A échéance régulière, la Haute juridiction doit lever le voile sur certaines interrogations nées d’une approche complexe et parfois discutée. Il est vrai que la grande variété de délais d’action prévus à l’article L.1471-1 du Code du travail, ne rend pas la tâche aisée : plus encore que la détermination du délai applicable selon l’objet du litige, c’est la question du point de départ de la prescription qui pose bien souvent problème. Tel était d’ailleurs le cas dans l’arrêt soumis à l’étude du 23 novembre 2022 (Soc. 23 novembre 2022, n°21-13.059).
En l’espèce, un salarié avait été recruté en CDD le 16 décembre 2013, afin d’assurer le remplacement d’un salarié en arrêt maladie. Prolongée par voie d’avenant le 14 mars 2014, le CDD de remplacement avait finalement pris fin le 22 décembre 2015 après que l’employeur eut informé l’intéressé que le salarié remplacé avait fait l’objet d’un licenciement pour inaptitude.

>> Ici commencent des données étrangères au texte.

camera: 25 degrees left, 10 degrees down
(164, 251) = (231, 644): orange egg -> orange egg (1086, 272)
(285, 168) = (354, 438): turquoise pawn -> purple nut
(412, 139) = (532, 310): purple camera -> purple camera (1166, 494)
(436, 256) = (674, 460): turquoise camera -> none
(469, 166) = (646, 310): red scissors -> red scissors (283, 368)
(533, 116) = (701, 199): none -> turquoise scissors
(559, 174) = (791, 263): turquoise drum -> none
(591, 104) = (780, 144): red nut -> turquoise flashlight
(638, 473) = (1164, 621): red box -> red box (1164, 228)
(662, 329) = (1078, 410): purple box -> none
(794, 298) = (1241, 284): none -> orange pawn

Le 2 juin 2016, le salarié saisissait la juridiction prud’homale d’une demande de requalification du contrat à durée déterminée en contrat à durée indéterminée au motif que le CDD de remplacement ne faisait pas mention de l’identité et de la qualification du salarié absent.
A ce titre, l’article L.1242-12 du Code du travail, précise que le CDD doit comporter un certain nombre de mentions, à l’image du nom et de la qualification professionnelle de la personne remplacée, sous peine d’être requalifié en CDI.

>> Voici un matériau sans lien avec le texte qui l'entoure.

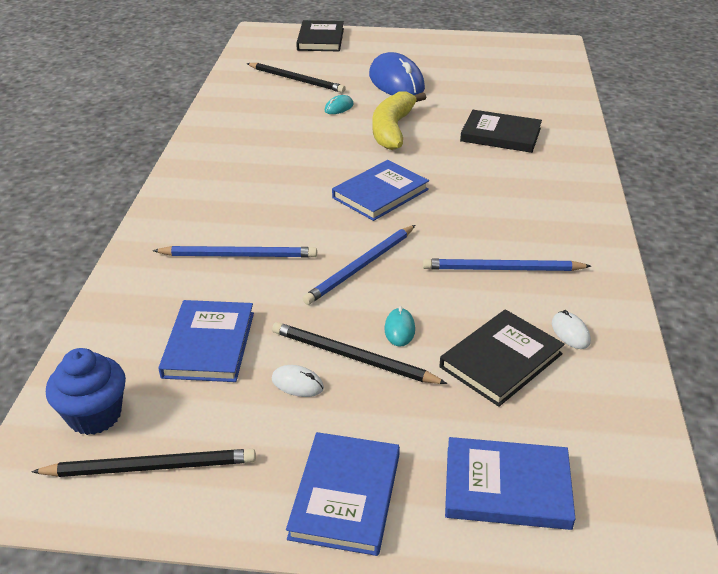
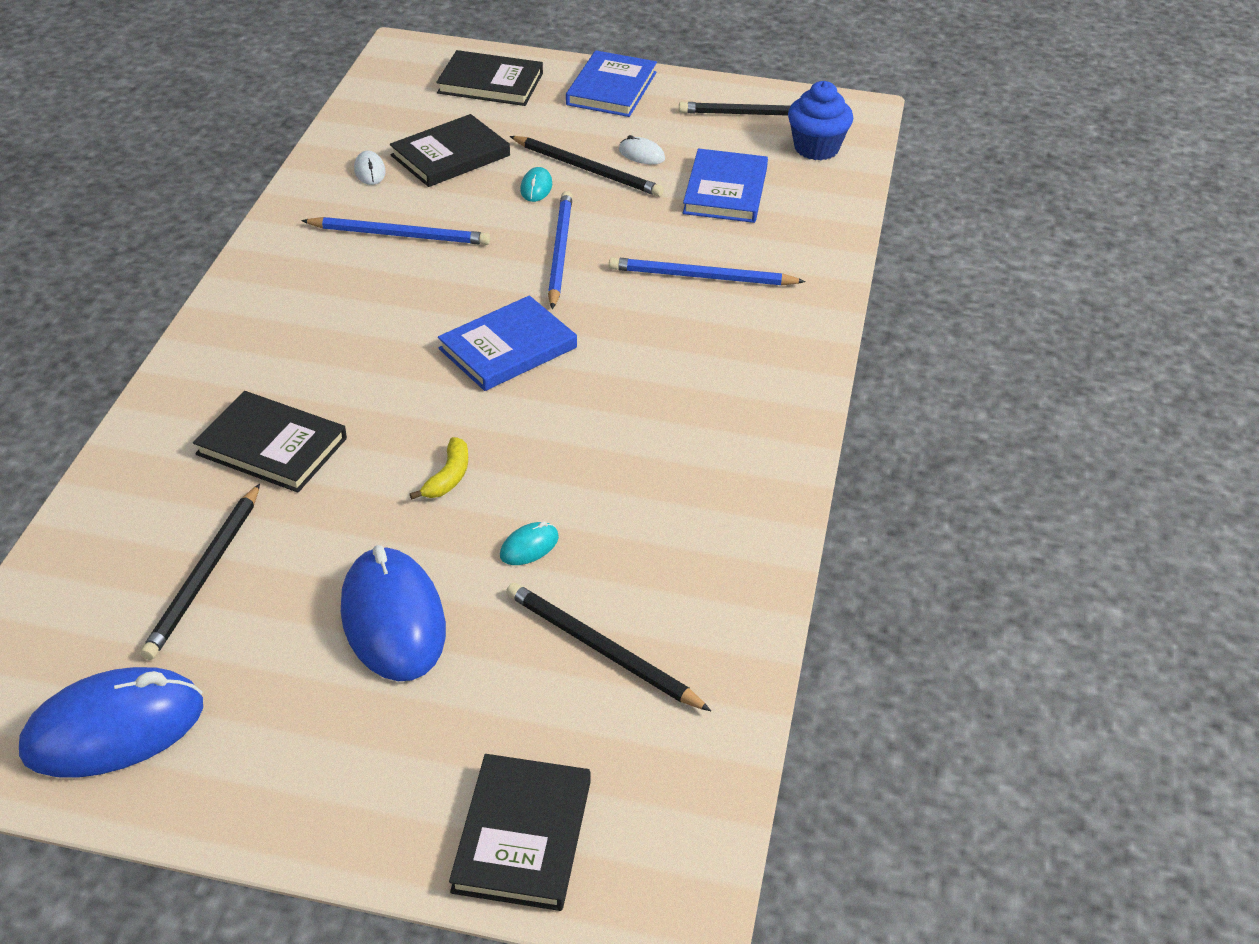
camera: 175 degrees left, 5 degrees up
(361, 267) = (560, 251): blue pencil -> blue pencil turned 45 degrees counterclockwise
(392, 129) = (448, 477): yellow banana -> yellow banana, size x0.48
(494, 51) = (114, 729): none -> blue mouse
(495, 89) = (204, 575): none -> black pencil
(507, 487) = (490, 83): blue book -> black book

La cour d’appel d’Aix-en-Provence accueillait la demande du salarié : dès lors que le défaut de mention de l’identité et de la qualification du salarié absent ne permettait pas de vérifier que l’embauche en CDD du salarié avait pour unique motif le remplacement du salarié absent, les juges estimaient que l’action du salarié portait en définitive sur la validité du motif de recours et que le délai de prescription ne devait ainsi courir qu’à compter du terme du dernier contrat.
Dans un arrêt du 23 novembre 2022, la Haute juridiction se détourne d’une pareille démonstration et casse l’arrêt d’appel.
Après avoir rappelé que « toute action portant sur l’exécution du contrat de travail se prescrit par deux ans à compter du jour où celui qui l’exerce a connu ou aurait dû connaitre les faits lui permettant d’exercer son droit », la Chambre sociale précise que « le délai de prescription d’une action en déqualification d’un contrat à durée déterminée en contrat à durée indéterminée, fondé sur l’absence d’une mention au contrat susceptible d’entraîner la déqualification, court à compter de la conclusion de ce contrat ».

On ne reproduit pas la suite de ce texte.